## TO-DO ITEM
Go over the entries below line by line, copying each one that contains the word "begin".

## DATA TO USE
▬▬▬

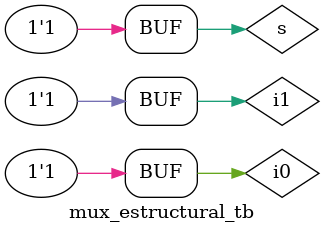
<source format=v>
module mux_estructural(
	input i0, i1, s,
	output z
);

	wire nots, w1, w2;

	and U1(w1, nots, i0);
	and U2(w2, s, i1);
	or U3(z,w1,w2);
	not U4(nots, s);

endmodule

module mux_estructural_tb();
	wire z;
	reg i0,i1,s;

	mux_estructural M(i0,i1,s,z);

	initial begin
		$display("time\ti1\ti0\ts\tz");
		$monitor("%4d\t%b\t%b\t%b\t%b",$time,i1,i0,s,z);
		    i1=0; i0=0; s=0;
		#10 i1=0; i0=0; s=1;
		#10 i1=0; i0=1; s=0;
		#10 i1=0; i0=1; s=1;
		#10 i1=1; i0=0; s=0;
		#10 i1=1; i0=0; s=1;
		#10 i1=1; i0=1; s=0;
		#10 i1=1; i0=1; s=1;
	end
endmodule


</source>
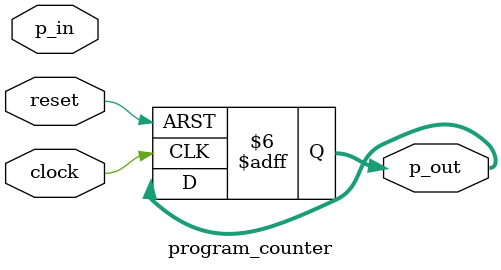
<source format=v>
module program_counter(
    input clock,
    input reset,
    input [31:0] p_in,
    output reg [31:0] p_out
);

    always @(posedge clock or posedge reset) begin
        if(reset==1'b1) begin
            p_out <= 32'b0;
        end
        else begin
            p_in <= p_out;
        end
    end

endmodule
</source>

▬▬▬

## WRITTEN RESPONSE
	initial begin
    always @(posedge clock or posedge reset) begin
        if(reset==1'b1) begin
        else begin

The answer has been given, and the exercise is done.